The answer itself does not demonstrate competence or professional practice. The process does.

It's true enough that the body of knowledge for appraisers has yet to be codified. There is no universal method for coming up with specific adjustments for physical characteristics; there is no universal method for calculating accrued depreciation, and so on..... However, there are methods and techniques that are reasonably consistent and demonstrable in daily appraisal practice and in the standard appraisal texts. Appraisers shouldn't be making adjustments for fireplaces without some way to back them up. Those adjustments are subject to review and should be demonstrable somewhere, or else not made. Our work is generally defined by our peers and subject to the 'rule of thumb' test (if this were my money, would I buy it at this price?). Ergo, the reasonable man theory.

This is exactly why a reviewer or a state investigator should avoid chasing value under the guise that the value is the thing, and focus on the process itself. You cannot fault someone for a difference in opinion, only the manner in which they got there.


George Hatch
 
Austin

I understand yopur point, Austin. And I agree with you in principle. Your position is that an appraisal, whose primary function is to provide a value, should ultimately be measured by the value conclusion. You also note, and I agree, that there are many "correct" ways to solve a specific appraisal problems.

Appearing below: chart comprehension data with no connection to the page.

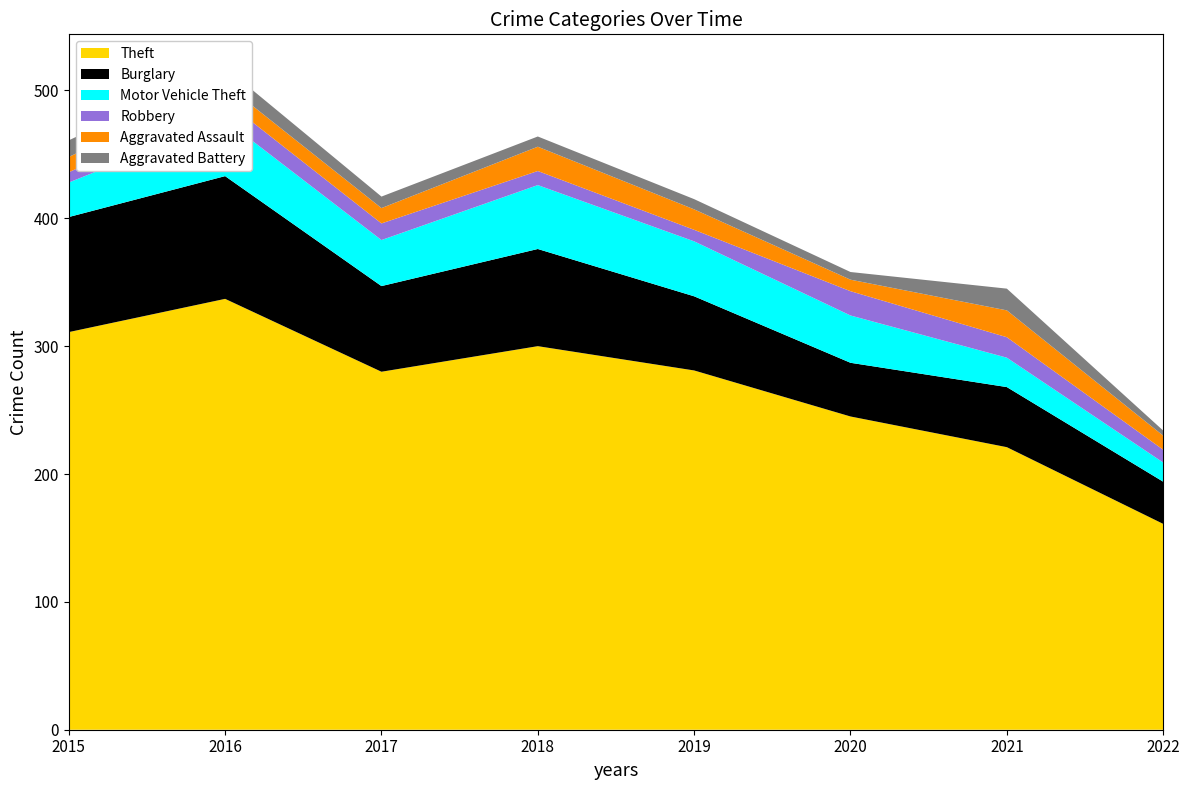

Reading left to right, transcribe all the data shown in this chart.

Theft: 2015=311	2016=337	2017=280	2018=300	2019=281	2020=245	2021=221	2022=161
Burglary: 2015=90	2016=96	2017=67	2018=76	2019=58	2020=42	2021=47	2022=33
Motor Vehicle Theft: 2015=27	2016=44	2017=36	2018=50	2019=43	2020=37	2021=23	2022=15
Robbery: 2015=8	2016=15	2017=13	2018=11	2019=9	2020=19	2021=16	2022=10
Aggravated Assault: 2015=12	2016=13	2017=12	2018=19	2019=16	2020=9	2021=21	2022=11
Aggravated Battery: 2015=13	2016=13	2017=9	2018=8	2019=8	2020=6	2021=17	2022=4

Your primary premise would be an absolute except for two major issues. The first is that in developing the opinion, the professional appraiser must follow the appraisal process as outlined by USPAP, ie, he must have a supportable basis using appropriate methods and technniques. In the extreme, this philosophy could mean you may get the wrong number, but still be USPAP compliant. The second issue is specifically what George is presenting in his most recent post, that the client may require the report (as opposed to the appraisal) to present elements of facts, that if incorrectly reported, may make the report misleading for the clients intended use even if the value is correctly developed.

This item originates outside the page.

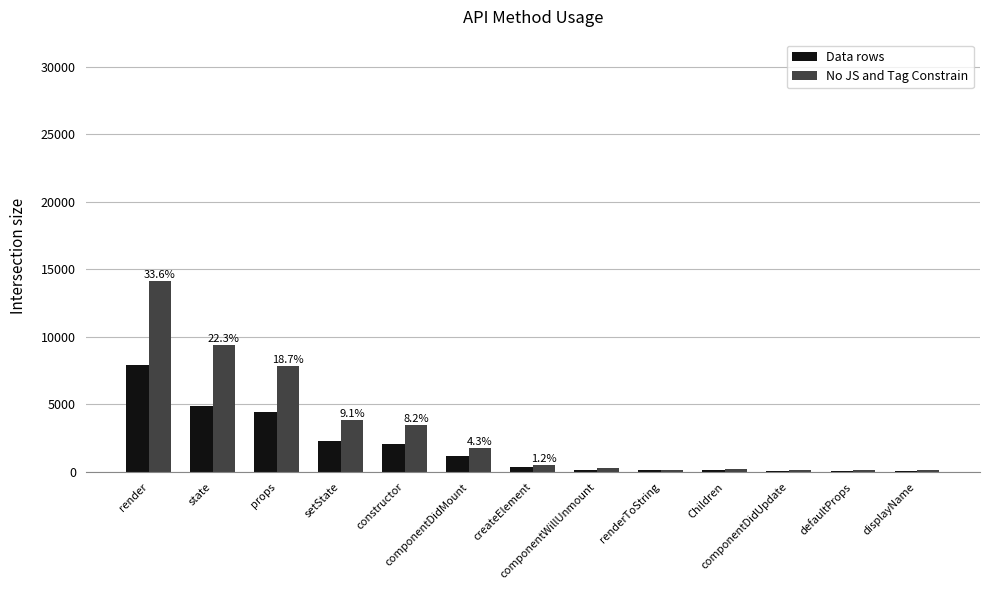

What is the sum of the Data rows values at defaultProps and displayName?

186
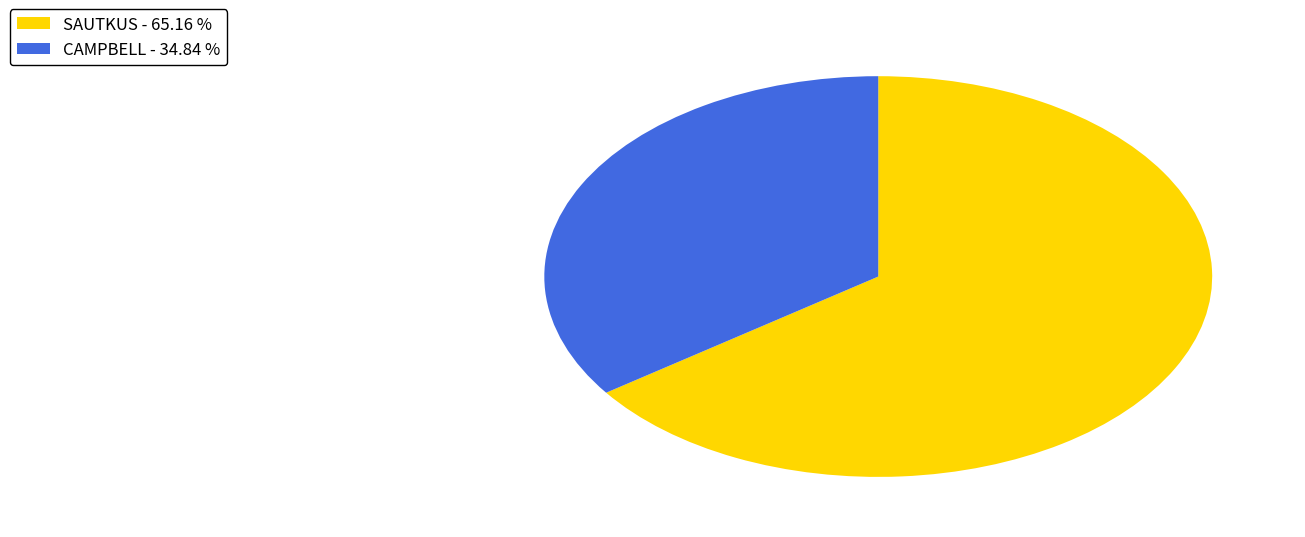

Is there any slice that represents more than half of the pie?

Yes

So, if one is not a professional appraiser, they can provide opinions all day long and if they get the value right, that is ok regardless of how they get there. That is what many brokers do.

The professional appraiser must comply with the appraisal process as presented by USPAP for their work to be credible. They also must meet the reporting requirements, as defined by the client and USPAP, so that the report itself will not be misleading.

We actually agree, as does the ASB, on the significance of the intended use of the appraisal and the related report and that regulatory agencies have a problem with this concept. The 2002 F&Q #79 addresses the issue in the summary on page 49 saying "It is essential that an appraisal be judged within the context of its identified purpose, intended use and intended users, as stated in the appraisal report. In nearly all cases, enforcement authorities are not intended users of appraisals, so enforcement agencies should use extra care in understanding the circumstances under which an appraial has been developed and reported."